»»

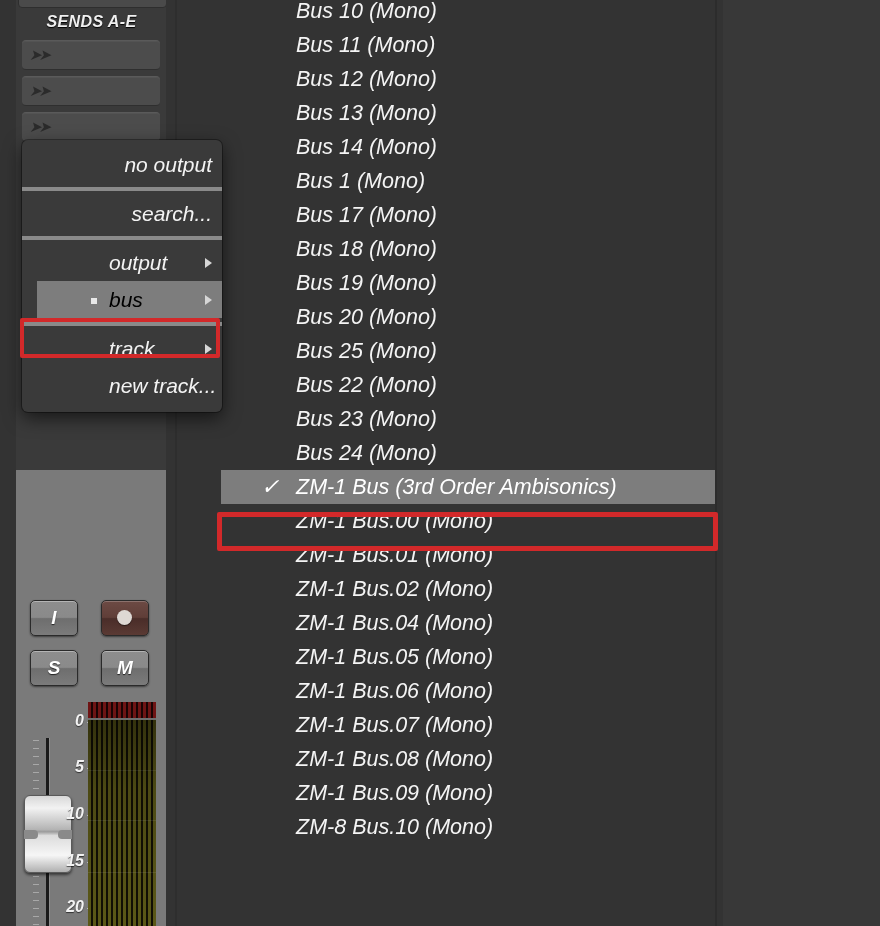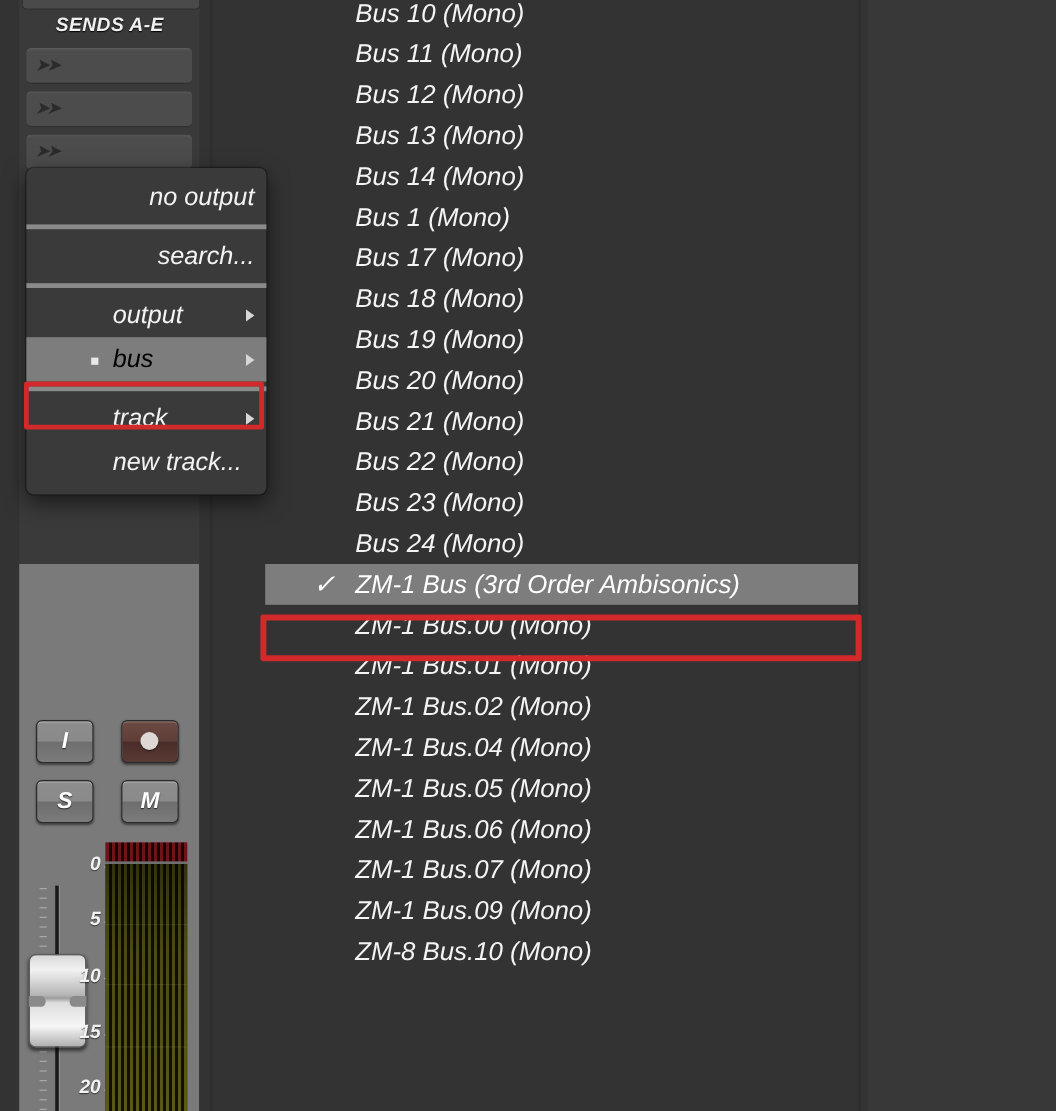--- a/index.html
+++ b/index.html
@@ -314,7 +314,7 @@
     margin: 4px 0;
     background: #8a8a8a;
   }
-  .ctx-item.indent { padding-left: 72px; }
+  .ctx-item.indent { padding-left: 72px; margin-left: 15px; }
 
   
   .hl-box-bus {

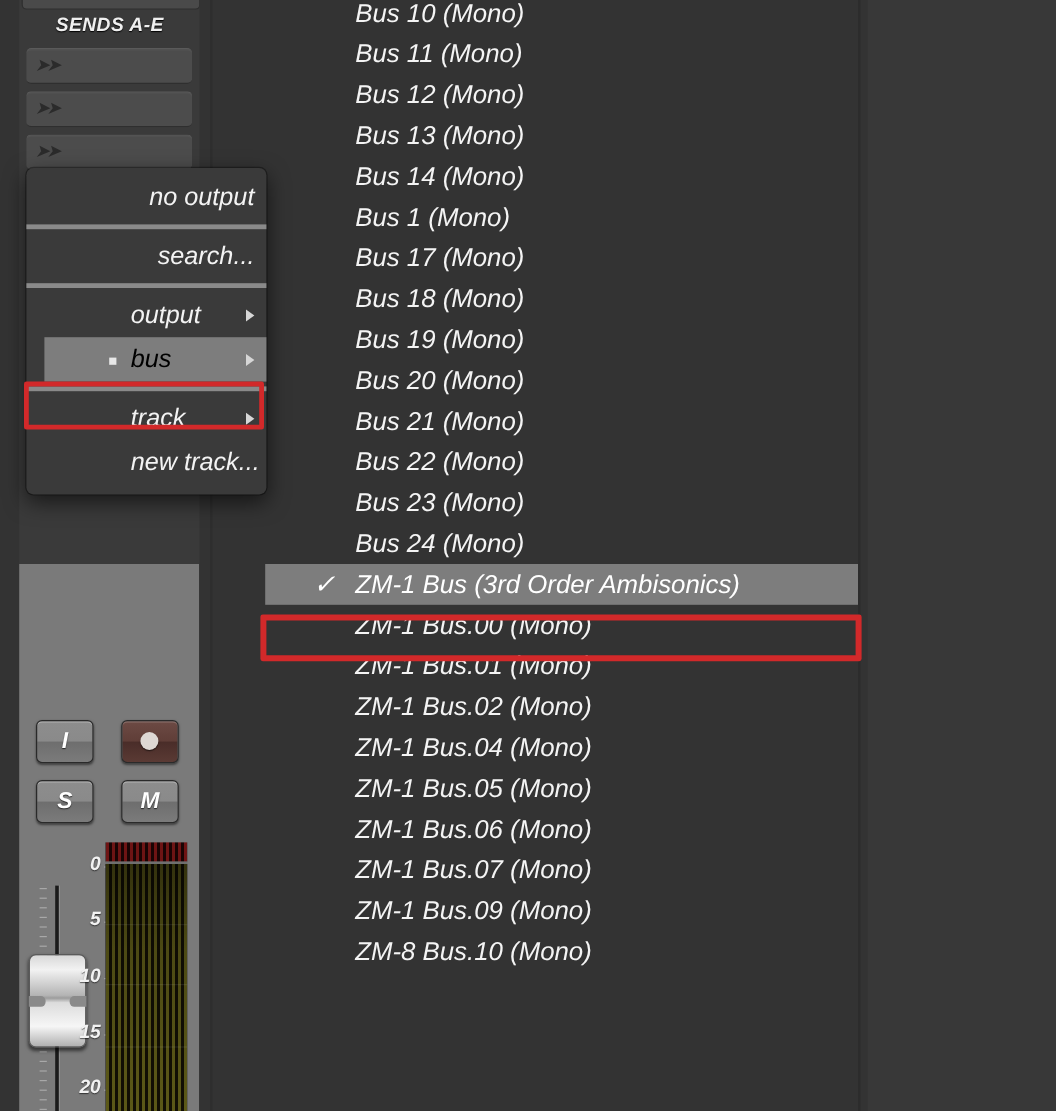--- a/index.html
+++ b/index.html
@@ -470,7 +470,7 @@
       <div class="sub-item"><span>Bus 18 (Mono)</span></div>
       <div class="sub-item"><span>Bus 19 (Mono)</span></div>
       <div class="sub-item"><span>Bus 20 (Mono)</span></div>
-      <div class="sub-item"><span>Bus 21 (Mono)</span></div>
+      <div class="sub-item"><span>Bus 25 (Mono)</span></div>
       <div class="sub-item"><span>Bus 22 (Mono)</span></div>
       <div class="sub-item"><span>Bus 23 (Mono)</span></div>
       <div class="sub-item"><span>Bus 24 (Mono)</span></div>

««

■ **Problem details**: Every line of the entries that includes "Mono" must be copied into the answer.

■ **Output of the exercise**:
       <div class="sub-item"><span>Bus 18 (Mono)</span></div>
       <div class="sub-item"><span>Bus 19 (Mono)</span></div>
       <div class="sub-item"><span>Bus 20 (Mono)</span></div>
-      <div class="sub-item"><span>Bus 21 (Mono)</span></div>
+      <div class="sub-item"><span>Bus 25 (Mono)</span></div>
       <div class="sub-item"><span>Bus 22 (Mono)</span></div>
       <div class="sub-item"><span>Bus 23 (Mono)</span></div>
       <div class="sub-item"><span>Bus 24 (Mono)</span></div>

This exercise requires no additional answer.